JAKARTA. Otoritas Jasa Keuangan (OJK) mencatat sampai kuartal 3 2016, kredit bermasalah atau non performing loan (NPL) di sektor perdagangan besar dan eceran sebesar 4,42% atau naik 29,3 basis point (bps) secara tahunan atau year on year (yoy). Nilai NPL perdagangan ini merupakan tertinggi dalam 5 tahun terakhir.

Kenaikan NPL berlangsung di hampir seluruh bank. Termasuk di PT Bank Central Asia Tbk mencatatkan kenaikan kredit bermasalah di sektor perdagangan besar dan eceran sebesar 150 bps yoy menjadi 2,17%.

Jan Hendra, Sekretaris Perusahaan BCA mengatakan NPL di sektor perdagangan karena efek pelambatan ekonomi. “Hal ini dengan risiko bisnis secara umum yang meningkat dan pertumbuhan kredit yang melambat,” ujar Jan Hendra kepada KONTAN, Minggu (4/12).


Secara umum menurut Jan, distribusi pemberian kredit BCA relatif cukup merata di berbagai industri. Berdasarkan laporan keuangan BCA kuartal 3 2016 yang diserahkan ke bursa efek Indonesia, tercatat kredit BCA yang disalurkan ke sektor perdagangan tercatat sebesar Rp 98,6 triliun atau 26,32% dari total kredit BCA.

Kedepannya, menurut Jan Hendra BCA akan terus memperhatikan dan mengikuti perkembangan usaha sehingga bisa menangkap peluang dan potensi bisnis. Hal ini disesuaikan dengan strategi dan pengembangan bisnis BCA.

Kepala Group Risiko Perekonomian dan Sistem Keuangan Lembaga Penjamin Simpanan (LPS), Muhammad Dody Ariefianto mengatakan sektor perdagangan adalah sektor terakhir yang ada dalam siklus NPL. “Prediksi ini diasumsikan tidak ada faktor dari luar yang tiba-tiba mempengaruhi,” ujar Doddy kepada KONTAN, Kamis (1/12).

Doddy mengatakan dalam siklus NPL, misalnya jika disebabkan karena depresiasi nilai tukar yang pertama terkena dampak adalah sektor pertambangan dan manufaktur.

Hal ini karena dua sektor ini mempunyai komponen impor yang paling besar. Selain itu sektor pertambangan dan manufaktur cenderung bersifat padat modal.

Dua sektor terdampak ini akan mengurangi permintaan atau melakukan PHK untuk melakukan efisiensi. Hal ini kemudian berimbas ke penurunan daya beli konsumen.

Terakhir, yang terkena dampak dari putaran NPL ini adalah sektor perdagangan karena sektor ini lah yang langsung terkena efek ke penurunan daya beli konsumen.

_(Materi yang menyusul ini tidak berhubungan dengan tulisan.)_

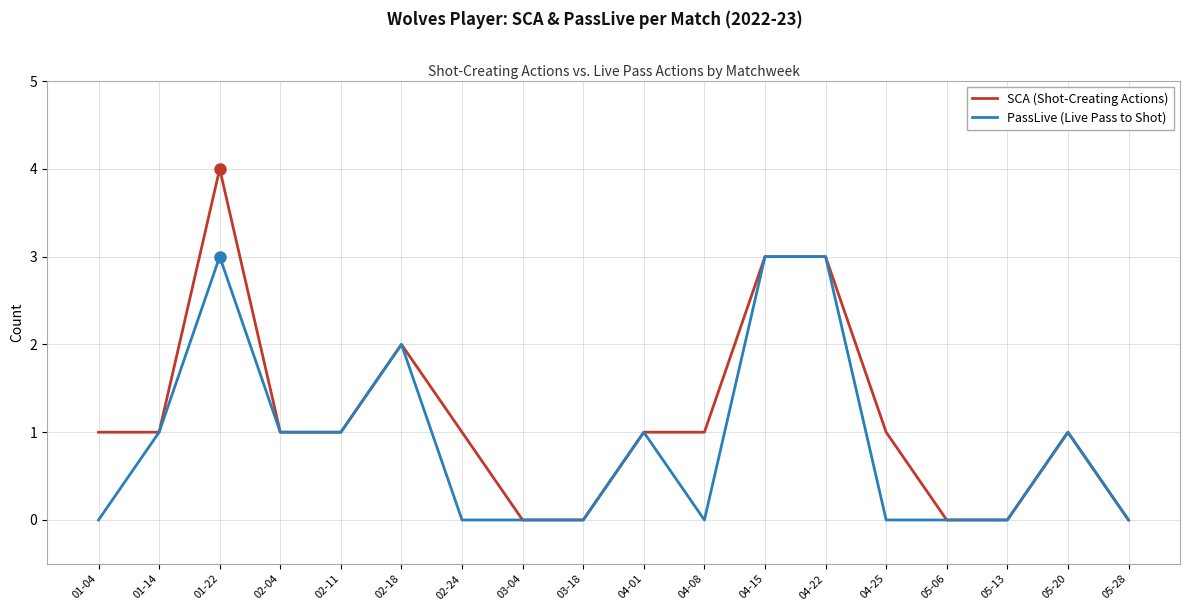

What is the maximum value for SCA (Shot-Creating Actions)?

4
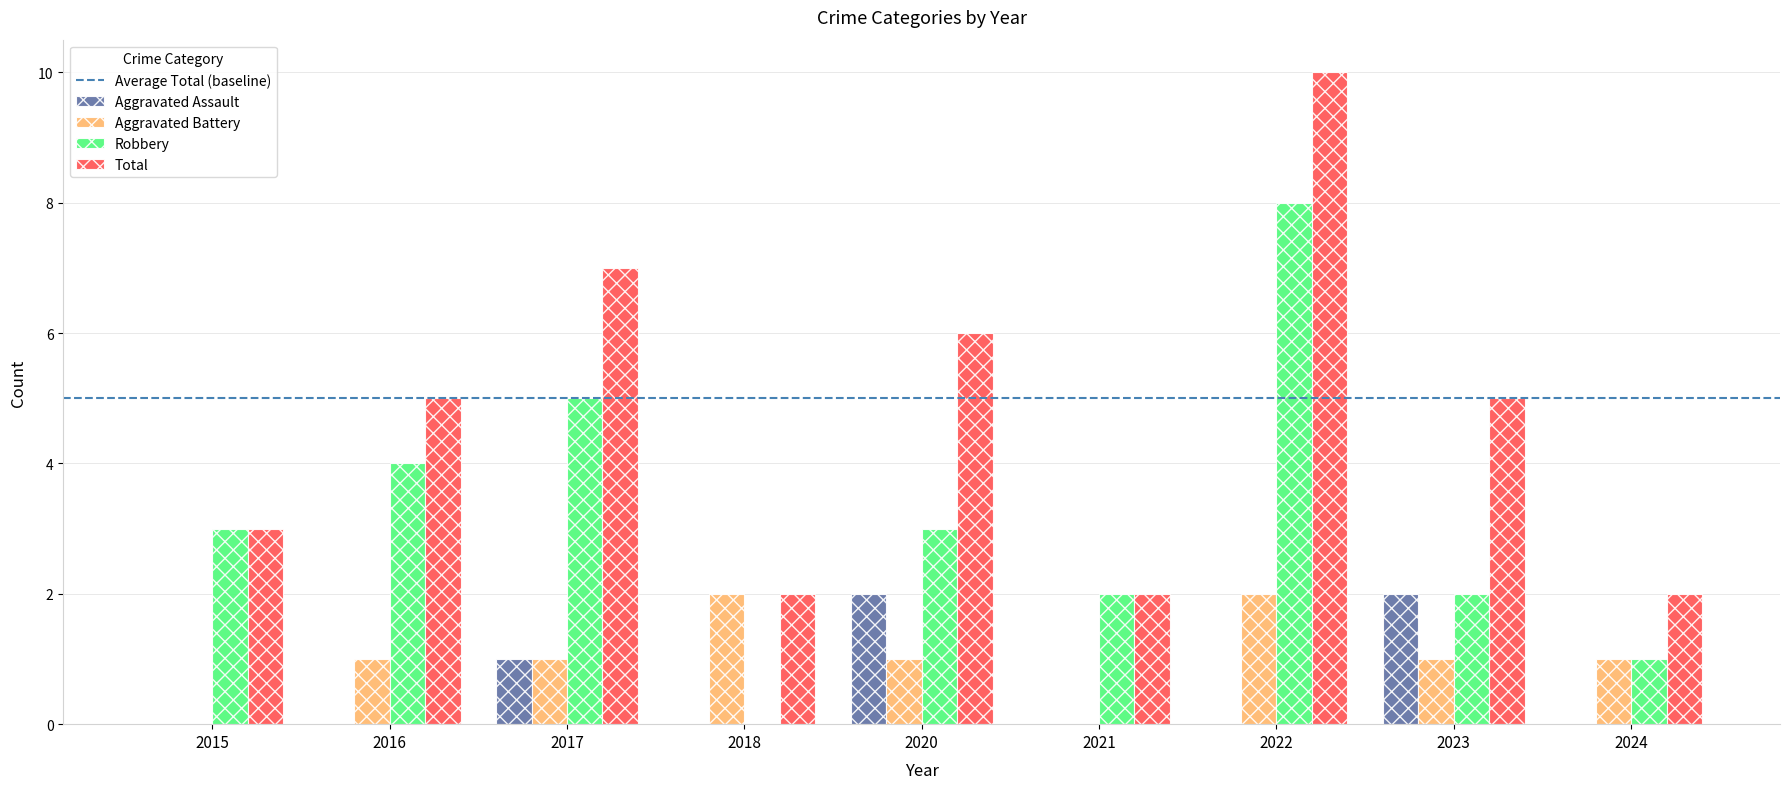

Is the value of Aggravated Battery at 2021 greater than the value of Total at 2018?

No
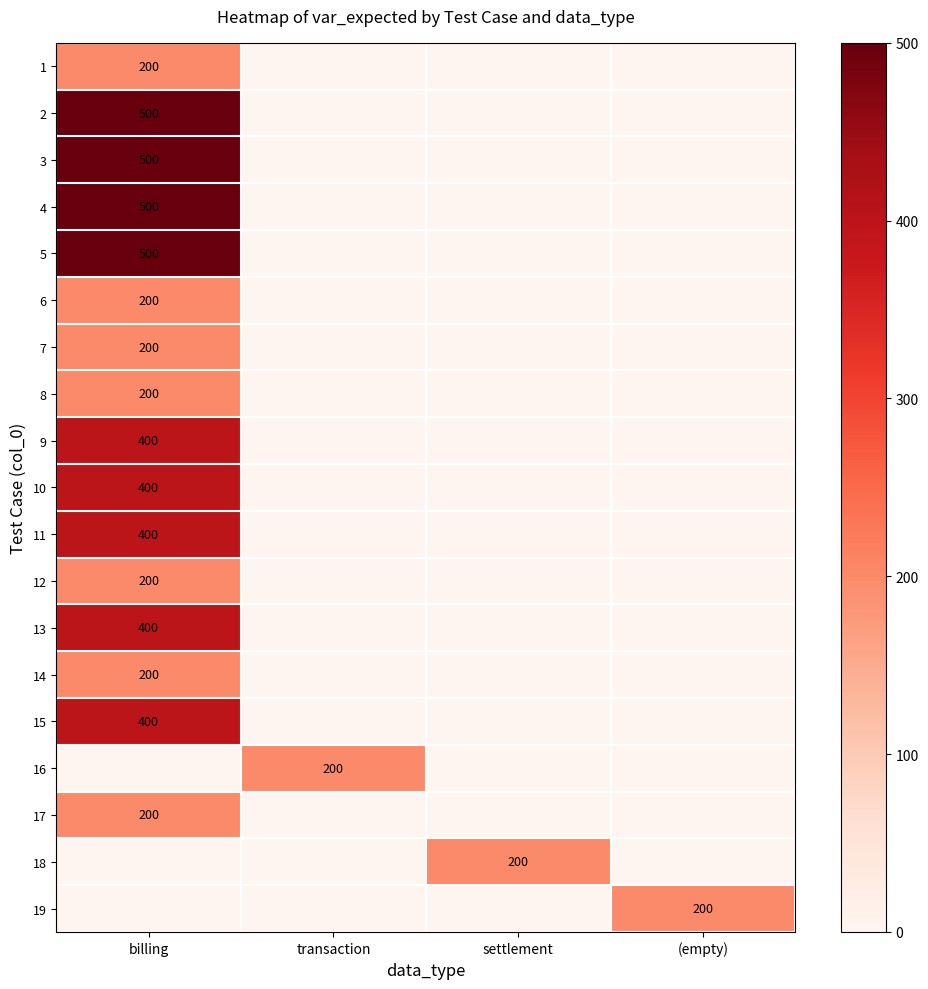

True or false: 19 has a value of 55 at (empty).

False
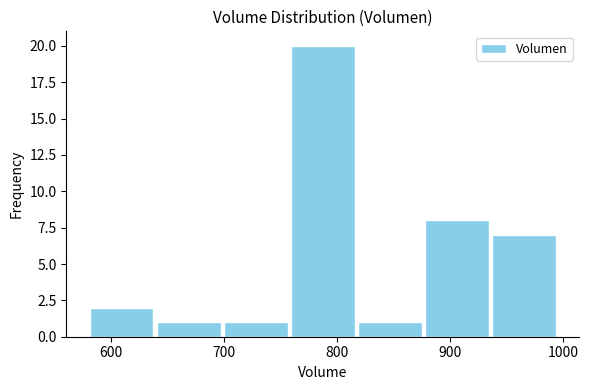

Reading left to right, transcribe this chart: for each bar, give the range it covers on the x-axis and its height. Neither the bar edges nor the heights are printed on the chart, so give them approximately, as read against the axes.

580 to 640: 2
640 to 700: 1
700 to 760: 1
760 to 820: 20
820 to 880: 1
880 to 940: 8
940 to 1000: 7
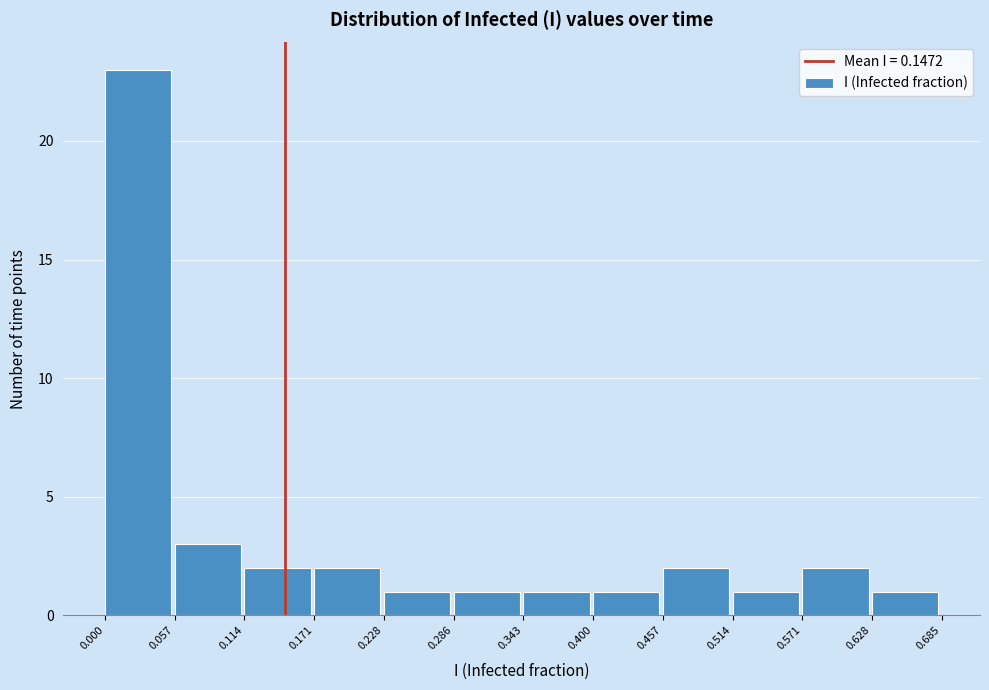

Reading left to right, transcribe this chart: for each bar, give the range it covers on the x-axis and its height. The values are not printed on the chart, so give them approximately, as read against the axis.

0.000 to 0.057: 23
0.057 to 0.114: 3
0.114 to 0.171: 2
0.171 to 0.228: 2
0.228 to 0.286: 1
0.286 to 0.343: 1
0.343 to 0.400: 1
0.400 to 0.457: 1
0.457 to 0.514: 2
0.514 to 0.571: 1
0.571 to 0.628: 2
0.628 to 0.685: 1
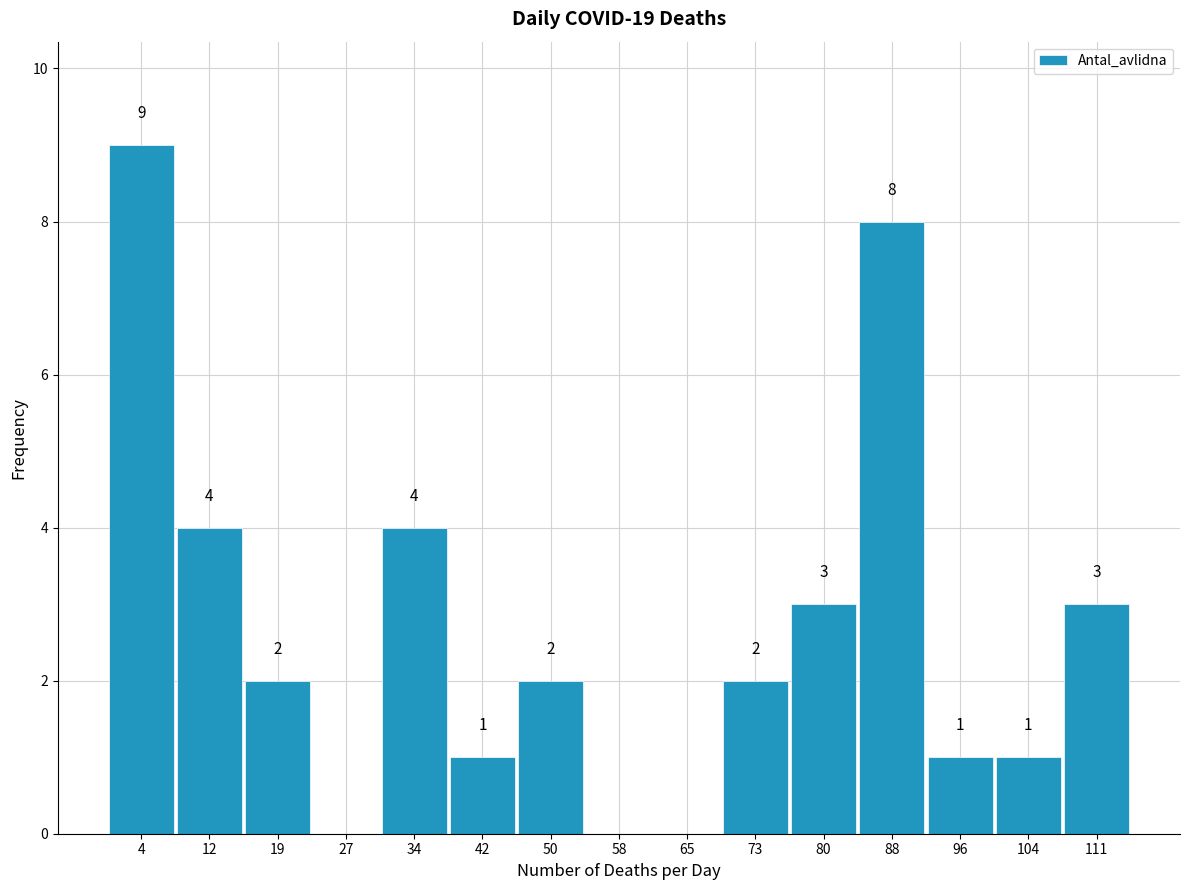

Which range on the x-axis has the tallest bar?

0 to 8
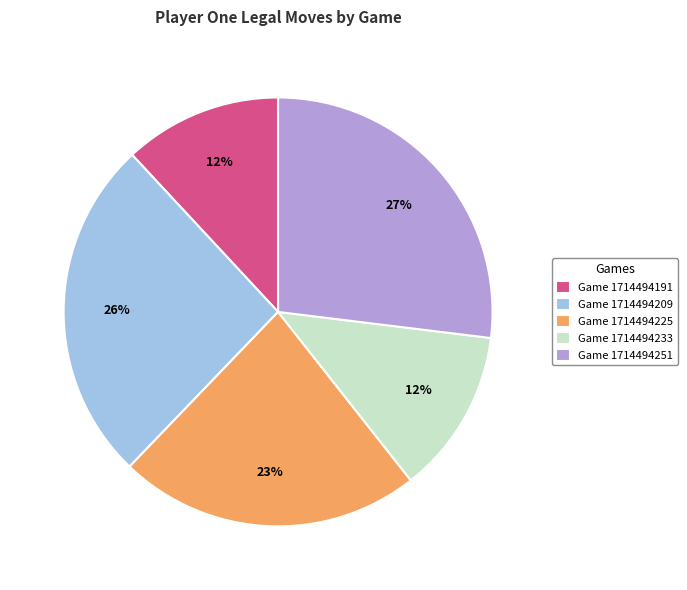

Which category has the biggest portion of the pie?

Game 1714494251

Doddy memprediksi NPL sektor perdagangan tahun depan akan menurun. Secara umum untuk industri, NPL perbankan pada tahun depan akan memasuki fase penurunan. Namun penurunan ini akan cenderung perlahan.

Diprediksi selama 2017 nanti NPL akan berada dikisaran 3% sedangkan di akhir tahun depan NPL akan berada diangka 2,8% sampai 2,9%.

Doddy menekankan, prediksi ini bisa saja berubah mengingat ada beberapa faktor lain yang bisa mempengaruhi seperti kebijakan presiden baru Amerika Serikat Donald Trump dan kenaikan suku bunga acuan The Fed yang bisa memicu keluarnya modal (capital outflow) dari Indonesia.